I painstakingly ran these through Google Translate and now have English language versions for each row of each .txt. I was planning on replacing the untranslated versions in the original dataframe with its translation.
What I (foolishly) didn't think about in advance was how I was going to match the translated versions back to the untranslated ones in original dataframe without having given them an index/key of some kind.
There must be a way out of this. For example,
- I know the original order of
noneng
before I exported it group_by
andunique
must have predictable output based on the order they're given.
So it seems like it should be possible to recover the order of the .txt files even without an index column.
If I knew that, then I could merge them based on order, even without an index. But having split the output into multiple .txts has thrown me off, and I'm totally stumped about how one would backward induct this with R?
I hope I'm explaining this clearly.
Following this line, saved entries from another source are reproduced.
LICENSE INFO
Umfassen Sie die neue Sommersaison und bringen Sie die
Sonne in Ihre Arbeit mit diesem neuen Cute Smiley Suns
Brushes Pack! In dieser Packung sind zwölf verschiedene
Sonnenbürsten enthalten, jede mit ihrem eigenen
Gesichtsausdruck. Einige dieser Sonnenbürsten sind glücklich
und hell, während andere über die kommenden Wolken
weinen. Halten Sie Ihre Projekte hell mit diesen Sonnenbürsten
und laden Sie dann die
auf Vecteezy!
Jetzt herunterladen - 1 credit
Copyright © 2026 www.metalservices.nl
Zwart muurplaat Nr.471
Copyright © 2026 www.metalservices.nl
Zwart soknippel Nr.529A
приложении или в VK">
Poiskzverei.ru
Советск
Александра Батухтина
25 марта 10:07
I'd be grateful for any help.
CodePudding user response:
Perhaps something like this:
library(dplyr)
# helper function to add row numbers per language group
add_row_in_lang <- function(df) {
df %>% group_by(en) %>% mutate(row = row_number()) %>% ungroup()
}
# add row numbers, join to table with combined translations
df %>%
add_row_in_lang() %>%
left_join(
list.files(path = "translated_csvs", full.names = TRUE) %>%
purrr::map_dfr( read_csv ) %>%
add_row_in_lang(),
by = c("en", "row")
)
Note how I've specified to join just on en
and row
, since it sounds like in your case those will be the keys.
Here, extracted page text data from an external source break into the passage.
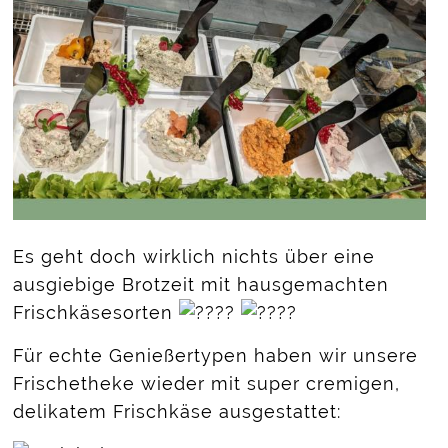
Es geht doch wirklich nichts über eine
ausgiebige Brotzeit mit hausgemachten
Frischkäsesorten
Für echte Genießertypen haben wir unsere
Frischetheke wieder mit super cremigen,
delikatem Frischkäse ausgestattet: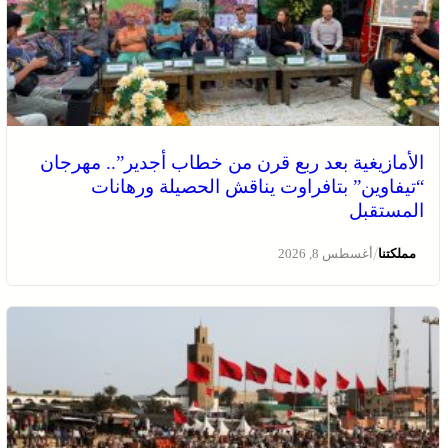
الأمازيغية بعد ربع قرن من خطاب أجدير”.. مهرجان
“تيفاوين” بتافراوت يناقش الحصيلة ورهانات
المستقبل
/
مملكتنا
أغسطس 8, 2026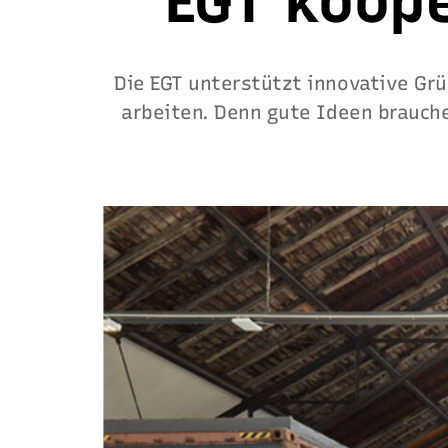
EGT koope
Die EGT unterstützt innovative Grü
arbeiten. Denn gute Ideen brauch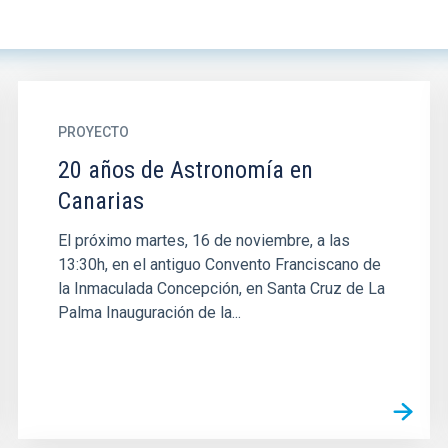
PROYECTO
20 años de Astronomía en
Canarias
El próximo martes, 16 de noviembre, a las
13:30h, en el antiguo Convento Franciscano de
la Inmaculada Concepción, en Santa Cruz de La
Palma Inauguración de la...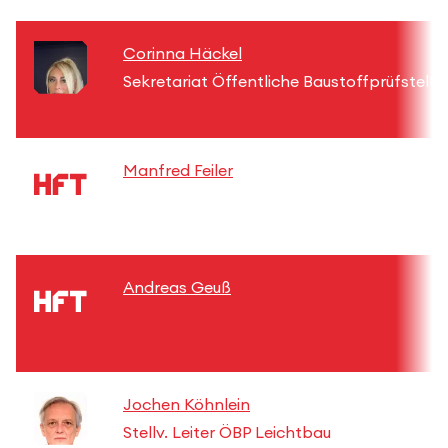
Corinna Häckel
Sekretariat Öffentliche Baustoffprüfstelle
Manfred Feiler
Andreas Geuß
Jochen Köhnlein
Stellv. Leiter ÖBP Leichtbau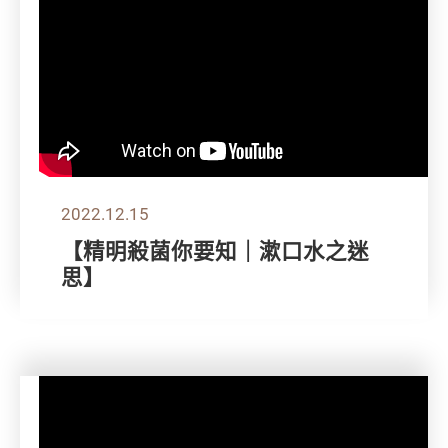
2022.12.15
【精明殺菌你要知｜漱口水之迷
思】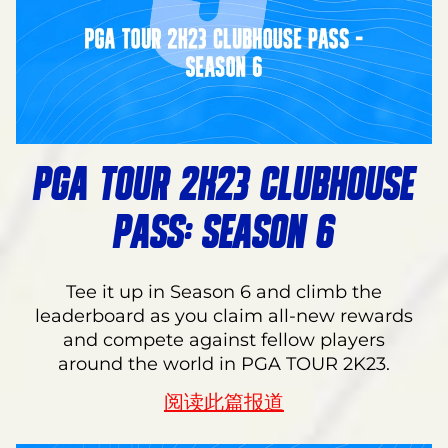
PGA TOUR 2K23 CLUBHOUSE
PASS: SEASON 6
Tee it up in Season 6 and climb the
leaderboard as you claim all-new rewards
and compete against fellow players
around the world in PGA TOUR 2K23.
阅读此篇报道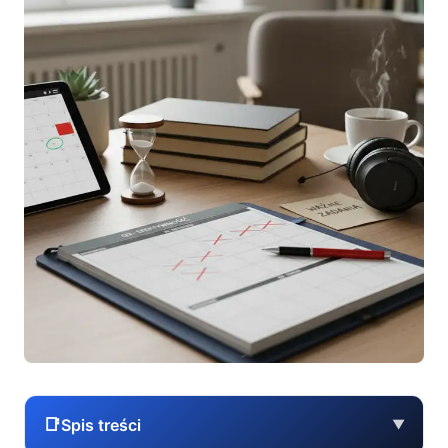
📑
Spis treści
▼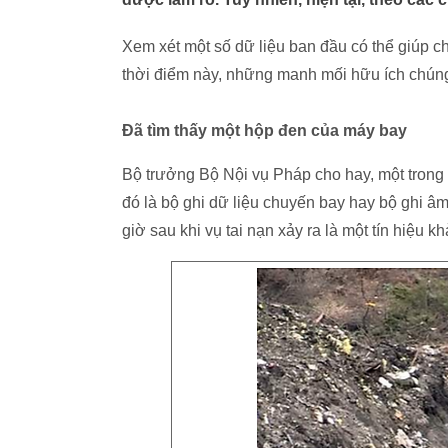
Xem xét một số dữ liệu ban đầu có thể giúp ch
thời điểm này, những manh mối hữu ích chúng
Đã tìm thấy một hộp đen của máy bay
Bộ trưởng Bộ Nội vụ Pháp cho hay, một trong 
đó là bộ ghi dữ liệu chuyến bay hay bộ ghi âm
giờ sau khi vụ tai nạn xảy ra là một tín hiệu k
I'm not sure about the format of your CSVs, so I can't verify or know what tweaks might be required, but if you had the data frames you could do the same thing:
df_fr <- data.frame(text = c('cest un test', 'un autre essai'),
en = c("fr", "fr"), translation = c("This is a test", "Another test"))
df_it <- data.frame(text = c('questo è un test'),
en = c("it"), translation = c("This is a test"))
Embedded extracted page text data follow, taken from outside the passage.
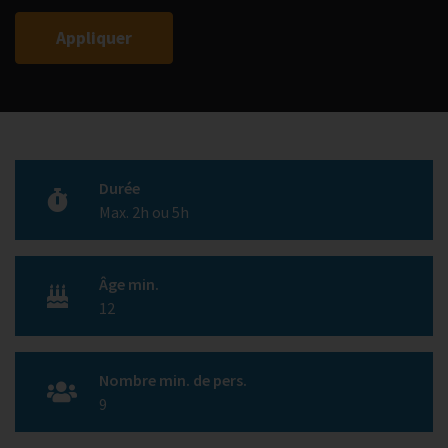
Durée
Max. 2h ou 5h
Âge min.
12
Nombre min. de pers.
9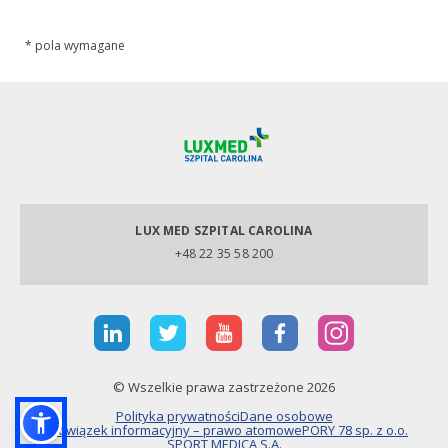
* pola wymagane
LUX MED SZPITAL CAROLINA
+48 22 35 58 200
© Wszelkie prawa zastrzeżone 2026
Polityka prywatności
Dane osobowe
Obowiązek informacyjny – prawo atomowe
PORY 78 sp. z o.o.
SPORT MEDICA S.A.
df_en <- data.frame(text = c('this is a test', 'another test'),
en = c("en"), translation = c("This is a test", "another test"))
df %>%
add_row_in_lang() %>%
left_join(
bind_rows(df_fr, df_it, df_en) %>%
add_row_in_lang(),
by = c("en", "row")
)
# A tibble: 5 × 5
text.x en row text.y translation
<chr> <chr> <int> <chr> <chr>
1 this is a test en 1 this is a test This is a test
2 questo è un test it 1 questo è un test This is a test
3 cest un test fr 1 cest un test This is a test
4 another test en 2 another test another test
5 un autre essai fr 2 un autre essai Another test
Note how in my example here, both tables have the original text -- but I specified that the join only use en
and the row
column that we added. Since in my example both files have a text
column, it outputs as text.x
(from the first table) and text.y
(from the 2nd one).
CodePudding user response:
Not sure what caused me to overthink this. I came up with a rough but straighforward fix. In case it's useful for anyone else, this is what I did (not as clean as Jon's answer but maybe more comprehensible for newbies).
This step is optional, but first I gave the dataframe an index post hoc and ran the export procedure again. I sampled the untranslated entries to note their indices. Then, I ordered the dataframe by group ID to confirm that the indices do match up (as expected).
noneng <- noneng[order(noneng$lang_1),]
I noted the group order in the sorted dataframe (alphabetical), imported each of the .txts, and used bind_rows
to create a new dataframe noneng_translated
of equal length. Sort that dataframe by ID. Finally, cbind(noneng, noneng_translated)
. Simple enough.
en <- data.frame(lapply(en, as.character))
it <- data.frame(lapply(it, as.character))
fr <- data.frame(lapply(fr, as.character))
...
newdf <- bind_rows(en,it,fr,...)
cbind(noneng, newdf)
Uglier and riskier than merging on an index would have been, but it did the trick. Curious how others would do this. I'll leave it up in case others in the future make similar mistakes.